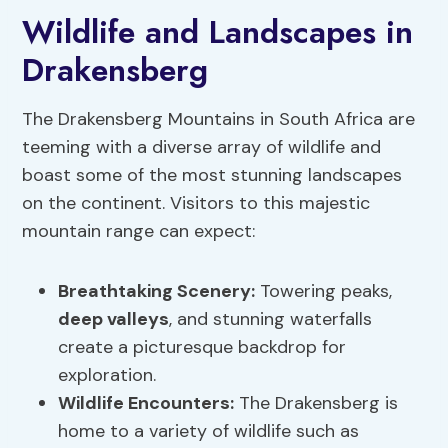
Wildlife and Landscapes in
Drakensberg
The Drakensberg Mountains in South Africa are
teeming with a diverse array of wildlife and
boast some of the most stunning landscapes
on the continent. Visitors to this majestic
mountain range can expect:
Breathtaking Scenery
:
Towering peaks,
deep valleys
, and stunning waterfalls
create a picturesque backdrop for
exploration.
Wildlife Encounters
:
The Drakensberg is
home to a variety of wildlife such as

= = =

▶ Task details
Leave out the pictures and repeat the remaining data exactly.

▶ Result below
Wildlife and Landscapes in
Drakensberg
The Drakensberg Mountains in South Africa are
teeming with a diverse array of wildlife and
boast some of the most stunning landscapes
on the continent. Visitors to this majestic
mountain range can expect:
Breathtaking Scenery
:
Towering peaks,
deep valleys
, and stunning waterfalls
create a picturesque backdrop for
exploration.
Wildlife Encounters
:
The Drakensberg is
home to a variety of wildlife such as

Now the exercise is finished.